Document excerpt —

((

Their envy is misplaced. Of course a landslide majority makes Blair an extremely powerful Prime Minister in any situation. Almost certainly he will not lose a vote in the Commons on a single issue in this parliament. Since the election, because of the decisive result, the Commons has often had a desultory air. But the war has made it less marginal. The debates have been outstanding, ministers have been scrutinised thoroughly when they have arrived to make their evasive statements. What is more, I believe the Government will be forced to hold a vote before it commits ground troops to the Balkans.
Far from being on the periphery during the conflict, the Commons has been the best vantage point to monitor the dramatic shifts in position which have taken place since the air strikes began. The changing objectives of the war are laid out more concisely in Hansard each day than anywhere else. Without going through all of them, let us take the starting point of Blair's statement to the Commons on 23 March, the day before the air strikes began. Then he made it clear that the war aim was to "avert what would otherwise be a humanitarian disaster in Kosovo" and to secure the imposition of the Rambouillet agreement.

))

Records supplied —
((

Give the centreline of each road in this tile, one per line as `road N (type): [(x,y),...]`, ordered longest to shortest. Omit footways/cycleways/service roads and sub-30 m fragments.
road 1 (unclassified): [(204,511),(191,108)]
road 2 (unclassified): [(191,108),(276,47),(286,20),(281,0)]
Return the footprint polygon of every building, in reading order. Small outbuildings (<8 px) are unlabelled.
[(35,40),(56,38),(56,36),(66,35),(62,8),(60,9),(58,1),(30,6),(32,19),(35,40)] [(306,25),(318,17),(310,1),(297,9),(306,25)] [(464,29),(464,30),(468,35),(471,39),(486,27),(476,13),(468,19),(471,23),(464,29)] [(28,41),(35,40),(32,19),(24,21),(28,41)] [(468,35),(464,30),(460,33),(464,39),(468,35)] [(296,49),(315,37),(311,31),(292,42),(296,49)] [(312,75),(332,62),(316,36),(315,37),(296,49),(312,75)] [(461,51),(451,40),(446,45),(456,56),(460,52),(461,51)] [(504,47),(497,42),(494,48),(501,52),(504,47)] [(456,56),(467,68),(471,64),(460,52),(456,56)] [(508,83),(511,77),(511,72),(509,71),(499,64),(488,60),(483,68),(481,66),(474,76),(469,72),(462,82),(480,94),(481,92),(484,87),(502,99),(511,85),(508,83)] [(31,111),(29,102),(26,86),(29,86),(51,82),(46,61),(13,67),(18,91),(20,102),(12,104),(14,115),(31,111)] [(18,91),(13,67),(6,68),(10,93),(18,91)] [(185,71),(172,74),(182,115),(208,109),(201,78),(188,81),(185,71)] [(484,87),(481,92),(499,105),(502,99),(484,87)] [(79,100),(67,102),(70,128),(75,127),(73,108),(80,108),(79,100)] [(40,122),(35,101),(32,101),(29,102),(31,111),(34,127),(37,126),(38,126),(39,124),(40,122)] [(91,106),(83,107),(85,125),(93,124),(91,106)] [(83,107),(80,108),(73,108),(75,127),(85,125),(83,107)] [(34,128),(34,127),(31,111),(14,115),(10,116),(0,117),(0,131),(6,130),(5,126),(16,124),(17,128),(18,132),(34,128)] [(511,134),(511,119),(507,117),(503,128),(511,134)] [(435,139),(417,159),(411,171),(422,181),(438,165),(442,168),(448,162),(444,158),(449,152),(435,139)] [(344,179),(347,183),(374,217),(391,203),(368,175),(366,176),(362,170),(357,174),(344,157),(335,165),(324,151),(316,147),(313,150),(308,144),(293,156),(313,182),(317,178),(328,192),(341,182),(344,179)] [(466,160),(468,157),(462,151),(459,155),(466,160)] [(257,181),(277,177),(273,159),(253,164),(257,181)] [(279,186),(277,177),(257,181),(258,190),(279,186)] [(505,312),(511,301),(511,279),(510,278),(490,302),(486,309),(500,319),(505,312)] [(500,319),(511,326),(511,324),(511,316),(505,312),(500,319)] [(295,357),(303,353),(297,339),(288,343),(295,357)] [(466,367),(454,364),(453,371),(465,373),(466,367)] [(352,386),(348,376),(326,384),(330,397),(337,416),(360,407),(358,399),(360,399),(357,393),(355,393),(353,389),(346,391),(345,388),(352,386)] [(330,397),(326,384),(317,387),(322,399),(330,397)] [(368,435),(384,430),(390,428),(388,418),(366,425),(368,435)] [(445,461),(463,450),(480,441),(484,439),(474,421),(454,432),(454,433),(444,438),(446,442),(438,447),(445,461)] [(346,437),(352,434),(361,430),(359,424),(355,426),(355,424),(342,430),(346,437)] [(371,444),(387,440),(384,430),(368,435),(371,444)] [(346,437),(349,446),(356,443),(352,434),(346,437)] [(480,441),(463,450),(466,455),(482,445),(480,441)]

))

Goals —
• a. Write out the portion of the text on Blair, the Commons and the Kosovo war between "Far from being" and "the Rambouillet agreement.", inclusive.
• b. Put the records between the start and the line holding "Return the footprint", inclusive, into a Markdown table with the columns Row and Line, omitting blank lines.

The answers —
• a.
Far from being on the periphery during the conflict, the Commons has been the best vantage point to monitor the dramatic shifts in position which have taken place since the air strikes began. The changing objectives of the war are laid out more concisely in Hansard each day than anywhere else. Without going through all of them, let us take the starting point of Blair's statement to the Commons on 23 March, the day before the air strikes began. Then he made it clear that the war aim was to "avert what would otherwise be a humanitarian disaster in Kosovo" and to secure the imposition of the Rambouillet agreement.

• b.
| Row | Line |
|---|---|
| 1 | Give the centreline of each road in this tile, one per line as `road N (type): [(x,y),...]`, ordered longest to shortest. Omit footways/cycleways/service roads and sub-30 m fragments. |
| 2 | road 1 (unclassified): [(204,511),(191,108)] |
| 3 | road 2 (unclassified): [(191,108),(276,47),(286,20),(281,0)] |
| 4 | Return the footprint polygon of every building, in reading order. Small outbuildings (<8 px) are unlabelled. |